Around 11% of the population of Wales had no such well-mannered qualms, listing themselves as English-only.  Here is another major difference with Scotland where just 2.3% distinguished themselves in this way.

*  This doesn't mean I believe in an homogenised Wales, far from it.  I get as annoyed as the next when someone claims, for example, that Cwmteuddwr isn't the correct spelling or pronounciation of Cwmteuddwr.  Regional differences within Wales should be celebrated, they're what make us a nation and not, well, a region.


MH said...

I've been pondering why the figure for W&B in Wales is so much higher than the figure for S&B in Scotland. I think your explanation is good, but only to a point. This is because it doesn't account for why the figure for E&B in England (9.1%) is roughly the same as the figure for W&B in Wales (7.1%) rather than the much higher figure for S&B in Scotland (18.3%). In every other respect the figures for Scotland are broadly the same as for Wales and England, as I mentioned here. So why this one anomaly for Scotland?
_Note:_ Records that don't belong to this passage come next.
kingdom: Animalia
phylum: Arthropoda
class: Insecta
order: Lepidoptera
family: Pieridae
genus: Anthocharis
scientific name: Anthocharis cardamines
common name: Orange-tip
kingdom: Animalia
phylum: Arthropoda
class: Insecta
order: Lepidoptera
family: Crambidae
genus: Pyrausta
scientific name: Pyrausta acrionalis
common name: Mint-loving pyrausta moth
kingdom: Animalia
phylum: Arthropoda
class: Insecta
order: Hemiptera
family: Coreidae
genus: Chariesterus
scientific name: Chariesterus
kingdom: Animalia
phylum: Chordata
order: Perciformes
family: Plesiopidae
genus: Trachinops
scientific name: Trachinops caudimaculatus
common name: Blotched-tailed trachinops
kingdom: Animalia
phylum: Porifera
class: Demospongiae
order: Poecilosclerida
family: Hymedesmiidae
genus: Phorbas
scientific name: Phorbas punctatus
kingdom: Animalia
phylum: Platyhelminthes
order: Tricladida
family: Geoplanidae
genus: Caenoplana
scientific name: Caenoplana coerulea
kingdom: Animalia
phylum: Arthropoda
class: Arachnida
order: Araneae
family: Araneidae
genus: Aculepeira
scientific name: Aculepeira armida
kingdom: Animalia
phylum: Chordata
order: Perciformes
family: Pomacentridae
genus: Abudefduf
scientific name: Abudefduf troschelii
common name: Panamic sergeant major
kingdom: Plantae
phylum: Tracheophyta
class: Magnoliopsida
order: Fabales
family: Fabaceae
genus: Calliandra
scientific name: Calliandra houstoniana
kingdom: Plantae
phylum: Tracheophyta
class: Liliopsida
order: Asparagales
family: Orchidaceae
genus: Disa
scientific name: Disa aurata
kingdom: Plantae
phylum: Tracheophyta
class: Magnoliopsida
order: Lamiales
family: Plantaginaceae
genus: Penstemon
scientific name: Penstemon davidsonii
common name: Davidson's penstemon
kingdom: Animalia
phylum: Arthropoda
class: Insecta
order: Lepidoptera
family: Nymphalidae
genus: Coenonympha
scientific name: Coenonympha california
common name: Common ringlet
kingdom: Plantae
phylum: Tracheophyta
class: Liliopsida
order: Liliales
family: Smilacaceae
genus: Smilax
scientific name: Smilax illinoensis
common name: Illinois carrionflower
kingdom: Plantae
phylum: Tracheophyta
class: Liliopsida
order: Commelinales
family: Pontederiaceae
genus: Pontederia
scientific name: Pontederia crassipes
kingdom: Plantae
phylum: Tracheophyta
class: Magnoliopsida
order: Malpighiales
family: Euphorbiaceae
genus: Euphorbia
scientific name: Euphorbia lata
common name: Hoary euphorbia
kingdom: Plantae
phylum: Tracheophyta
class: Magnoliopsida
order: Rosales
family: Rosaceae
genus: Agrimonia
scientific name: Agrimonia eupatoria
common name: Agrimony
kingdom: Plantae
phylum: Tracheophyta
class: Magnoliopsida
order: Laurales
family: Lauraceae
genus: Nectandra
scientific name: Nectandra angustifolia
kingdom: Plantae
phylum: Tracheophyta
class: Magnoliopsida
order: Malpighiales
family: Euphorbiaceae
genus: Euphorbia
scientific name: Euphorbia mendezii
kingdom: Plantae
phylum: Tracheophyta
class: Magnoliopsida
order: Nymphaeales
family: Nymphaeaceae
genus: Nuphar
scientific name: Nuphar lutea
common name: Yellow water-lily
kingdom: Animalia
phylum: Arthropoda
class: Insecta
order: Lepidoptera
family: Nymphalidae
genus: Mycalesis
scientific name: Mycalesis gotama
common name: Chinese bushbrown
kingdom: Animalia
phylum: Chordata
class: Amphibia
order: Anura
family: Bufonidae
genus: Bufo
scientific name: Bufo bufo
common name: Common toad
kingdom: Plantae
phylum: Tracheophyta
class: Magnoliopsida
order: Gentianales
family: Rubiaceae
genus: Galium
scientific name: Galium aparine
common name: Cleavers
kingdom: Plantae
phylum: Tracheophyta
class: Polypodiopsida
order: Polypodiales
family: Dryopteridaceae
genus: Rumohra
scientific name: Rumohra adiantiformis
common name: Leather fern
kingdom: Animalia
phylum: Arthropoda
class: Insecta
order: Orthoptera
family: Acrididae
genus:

One answer is that completely different factors are in play in England, that these balance out your explanation, and the fact that it brings the E&B figure in England much closer to the W&B figure in Wales than to the S&B figure in Scotland is therefore a coincidence. Foremost of these would be the higher level of non-UK immigration into England than into Wales, coupled with the fact that non-UK immigrants tend to think of themselves as British-only because they have had to deal with the officialdom of the British State (with its relentless emphasis on Britishness) in order to gain residency or citizenship. This British-only identity would then be passed down to their children.


Another way of looking at it is that the figure for S&B in Scotland is different from that for both W&B in Wales and E&B in England because Scotland has a greater number of distinctive Scottish national institutions. Wales has these institutions to a much lesser extent; but England does too because of the general lack of distinction between what is an English national institution and what is a British national institution. In this respect Wales and England are much the same.

So a born-and-bred local who would call themself British-only if they lived in Wales or England would be more inclined to think of their national identity as B&S in Scotland, simply because those who live in Scotland are much more exposed to the idea of Scotland as a nation in contradistinction to "Britain-and-or-England" as a nation.


I think your explanation and both of these other explanations are true to a certain extent. At the moment I'm more inclined to think the last is primarily responsible for the Scottish anomaly, but I'm open to persuasion.

radnorian said...

One of the problems is that the Scottish census is only broken down to local authority level. Your theory about national institutions is a good one - I've always thought that the great unifying factor behind Scottish identity was the Scottish legal system.

If we had ward figures we could see if there were differences between, say, posh Edinburgh suburbs, Labour strongholds etc. I did see that East Renfrew and East Dunbarton which have the highest S&B figures were also areas where the SNP were weak and the Tories surprisingly strong.